Audit Fees Continue to Increase
External audit fees have continued to increase and represent a significant expense for public companies. The increases seen in connection with the initial implementation of Section 404 in fiscal year 2004 have been sustained in fiscal years 2005 and 2006.
On average, external audit fees have increased 271 percent between fiscal years 2001 and 2006 for companies with under $1 billion in revenue. Between fiscal years 2005 and 2006, external audit fees for these companies increased by 4 percent.
“Some experts predicted that external audit fees would decrease after the initial implementation of Section 404 audits as external auditors became more familiar with their client’s accounting controls and therefore more efficient in conducting their audits,” explained Hartman. “Our study results do not support this prediction. Indeed, external audit fees have been the only cost our study has shown to increase every year since the Sarbanes-Oxley Act was passed.”
In fiscal year 2006, audit fees alone represent more than 47 percent of out-of-pocket costs associated with compliance for public companies with under $1 billion in annual revenue and 60 percent for companies with $1 billion and over in annual revenue.
Audit fees have, however, leveled off in 2006 for companies of all sizes with relatively modest year-over-year increases. The percentage increase in average audit fees was relatively consistent for all companies analyzed with a five percent increase for S&P small-cap companies, a four percent increase for S&P mid-cap companies and a six percent increase for S&P 500 companies.
Consistent with results from previous years, nearly one in four survey respondents, or 23 percent, are considering going-private transactions as a result of corporate governance and public disclosures reforms. Additionally, respondents to Foley’s 2007 survey continue to consider other options, including selling the company (16 percent), and merging with another company (14 percent).
“It is no surprise that this year’s respondents are increasingly seeking alternatives to going private transactions,” said Hartman. “This is most likely due to increased awareness among the business community of the attractive prices being paid over the last year by private equity players in the mergers and acquisitions market.”
To review the full study results, please visit www.foley.com/2007publicstudy.

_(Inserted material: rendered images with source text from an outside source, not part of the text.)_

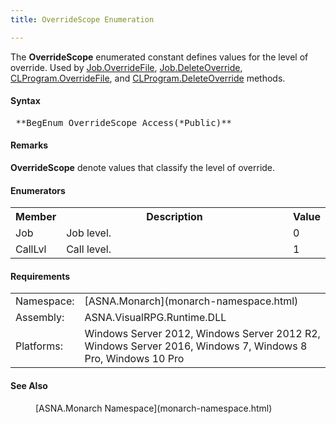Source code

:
 ```yaml
---
title: OverrideScope Enumeration

---
```


The **OverrideScope** enumerated constant defines values for the level of override. Used by [ Job.OverrideFile](job-class-override-file-method2.html), [ Job.DeleteOverride](job-class-delete-override-method2.html), [ CLProgram.OverrideFile](clprogram-class-override-file-method2.html), and [ CLProgram.DeleteOverride](clprogram-class-delete-override-method2.html) methods. 

#### Syntax
<pre class="prettyprint"> **BegEnum OverrideScope Access(*Public)** </pre>

#### Remarks
**OverrideScope** denote values that classify the level of override.
<!--mine -->

#### Enumerators
<table class="mytable" cellspacing="0" cellpadding="4" width="90%">
          <colgroup>
            <col width="15%" />
            <col width="80%" />
            <col width="5%" align="center" />
          </colgroup>
          <tr>
            <th>Member</th>
            <th>Description</th>
            <th>Value</th>
          </tr>
<tr><td>Job</td><td>Job level.</td><td>0</td></tr><tr><td>CallLvl</td><td>Call level.</td><td>1</td></tr>
</table>

<!-- -->

#### Requirements
<table class="dttable" cellspacing="0" cellpadding="4" width="60%">
           <colgroup>
            <col width="15%" style="font-weight:bold" />
            <col width="85%" />
          </colgroup>
          <tr>
            <td>Namespace:</td>
            <td>[ASNA.Monarch](monarch-namespace.html)</td>
          </tr>
          <tr>
            <td>Assembly:</td>
            <td>ASNA.VisualRPG.Runtime.DLL</td>
          </tr>
         <tr>
            <td>Platforms:</td>
            <td> Windows Server 2012, Windows Server 2012 R2, Windows Server 2016, Windows 7, Windows 8 Pro, Windows 10 Pro</td>
         </tr>
</table>

<!-- end -->

#### See Also
<dl><dd>[ASNA.Monarch
    Namespace](monarch-namespace.html)</dd></dl>

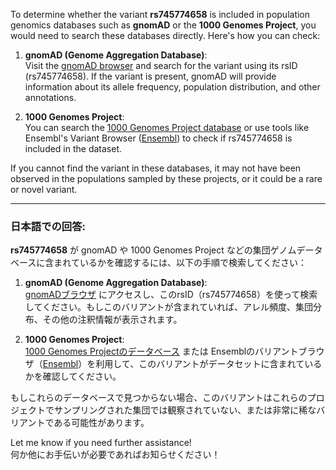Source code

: To determine whether the variant **rs745774658** is included in population genomics databases such as **gnomAD** or the **1000 Genomes Project**, you would need to search these databases directly. Here's how you can check:

1. **gnomAD (Genome Aggregation Database)**:  
   Visit the [gnomAD browser](https://gnomad.broadinstitute.org/) and search for the variant using its rsID (rs745774658). If the variant is present, gnomAD will provide information about its allele frequency, population distribution, and other annotations.

2. **1000 Genomes Project**:  
   You can search the [1000 Genomes Project database](https://www.internationalgenome.org/) or use tools like Ensembl's Variant Browser ([Ensembl](https://www.ensembl.org/)) to check if rs745774658 is included in the dataset.

If you cannot find the variant in these databases, it may not have been observed in the populations sampled by these projects, or it could be a rare or novel variant.

---

### 日本語での回答:
**rs745774658** が gnomAD や 1000 Genomes Project などの集団ゲノムデータベースに含まれているかを確認するには、以下の手順で検索してください：

1. **gnomAD (Genome Aggregation Database)**:  
   [gnomADブラウザ](https://gnomad.broadinstitute.org/) にアクセスし、このrsID（rs745774658）を使って検索してください。もしこのバリアントが含まれていれば、アレル頻度、集団分布、その他の注釈情報が表示されます。

2. **1000 Genomes Project**:  
   [1000 Genomes Projectのデータベース](https://www.internationalgenome.org/) または Ensemblのバリアントブラウザ（[Ensembl](https://www.ensembl.org/)）を利用して、このバリアントがデータセットに含まれているかを確認してください。

もしこれらのデータベースで見つからない場合、このバリアントはこれらのプロジェクトでサンプリングされた集団では観察されていない、または非常に稀なバリアントである可能性があります。

Let me know if you need further assistance!  
何か他にお手伝いが必要であればお知らせください！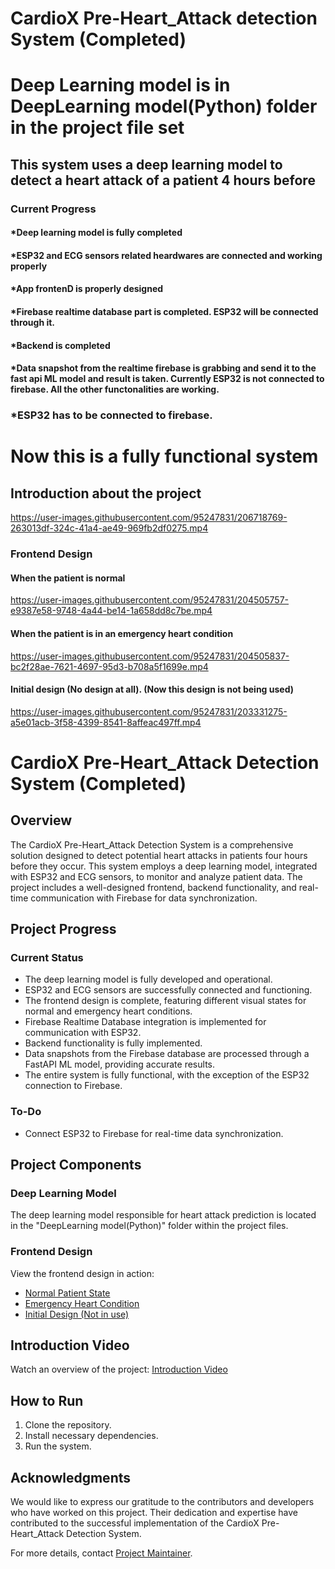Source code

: # CardioX Pre-Heart_Attack detection System (Completed)

# Deep Learning model is in DeepLearning model(Python) folder in the project file set
 
## This system uses a deep learning model to detect a heart attack of a patient 4 hours before
### Current Progress
#### *Deep learning model is fully completed
#### *ESP32 and ECG sensors related heardwares are connected and working properly
#### *App frontenD is properly designed
#### *Firebase realtime database part is completed. ESP32 will be connected through it.
#### *Backend is completed
#### *Data snapshot from the realtime firebase is grabbing and send it to the fast api ML model and result is taken. Currently ESP32 is not connected to firebase. All the other functonalities are working.
### *ESP32 has to be connected to firebase.
# Now this is a fully functional system


## Introduction about the project
https://user-images.githubusercontent.com/95247831/206718769-263013df-324c-41a4-ae49-969fb2df0275.mp4


### Frontend Design 

#### When the patient is normal
https://user-images.githubusercontent.com/95247831/204505757-e9387e58-9748-4a44-be14-1a658dd8c7be.mp4


#### When the patient is in an emergency heart condition
https://user-images.githubusercontent.com/95247831/204505837-bc2f28ae-7621-4697-95d3-b708a5f1699e.mp4

#### Initial design (No design at all). (Now this design is not being used)
https://user-images.githubusercontent.com/95247831/203331275-a5e01acb-3f58-4399-8541-8affeac497ff.mp4







# CardioX Pre-Heart_Attack Detection System (Completed)

## Overview

The CardioX Pre-Heart_Attack Detection System is a comprehensive solution designed to detect potential heart attacks in patients four hours before they occur. This system employs a deep learning model, integrated with ESP32 and ECG sensors, to monitor and analyze patient data. The project includes a well-designed frontend, backend functionality, and real-time communication with Firebase for data synchronization.

## Project Progress

### Current Status
- The deep learning model is fully developed and operational.
- ESP32 and ECG sensors are successfully connected and functioning.
- The frontend design is complete, featuring different visual states for normal and emergency heart conditions.
- Firebase Realtime Database integration is implemented for communication with ESP32.
- Backend functionality is fully implemented.
- Data snapshots from the Firebase database are processed through a FastAPI ML model, providing accurate results.
- The entire system is fully functional, with the exception of the ESP32 connection to Firebase.

### To-Do
- Connect ESP32 to Firebase for real-time data synchronization.

## Project Components

### Deep Learning Model
The deep learning model responsible for heart attack prediction is located in the "DeepLearning model(Python)" folder within the project files.

### Frontend Design
View the frontend design in action:
- [Normal Patient State](https://user-images.githubusercontent.com/95247831/204505757-e9387e58-9748-4a44-be14-1a658dd8c7be.mp4)
- [Emergency Heart Condition](https://user-images.githubusercontent.com/95247831/204505837-bc2f28ae-7621-4697-95d3-b708a5f1699e.mp4)
- [Initial Design (Not in use)](https://user-images.githubusercontent.com/95247831/203331275-a5e01acb-3f58-4399-8541-8affeac497ff.mp4)

## Introduction Video
Watch an overview of the project: [Introduction Video](https://user-images.githubusercontent.com/95247831/206718769-263013df-324c-41a4-ae49-969fb2df0275.mp4)

## How to Run

1. Clone the repository.
2. Install necessary dependencies.
3. Run the system.

## Acknowledgments

We would like to express our gratitude to the contributors and developers who have worked on this project. Their dedication and expertise have contributed to the successful implementation of the CardioX Pre-Heart_Attack Detection System.

For more details, contact [Project Maintainer](mailto:project-maintainer@example.com).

In 2007, Foley & Lardner LLP worked with national research firm KRC Research in a fifth annual study designed to gauge the true financial impact of corporate governance reform on public companies. Due to the complexities of current reforms and the myriad of governance issues facing companies today, a multi-tiered approach was used to gather the necessary data. The study consisted of a survey designed to measure attitudes toward current reform among top executives and a comprehensive review of a database compiled by Standard and Poor’s Investment Services Custom Business Unit from proxy statements filed in 2007 for certain S&P Small-Cap, S&P Mid-Cap and S&P 500 companies.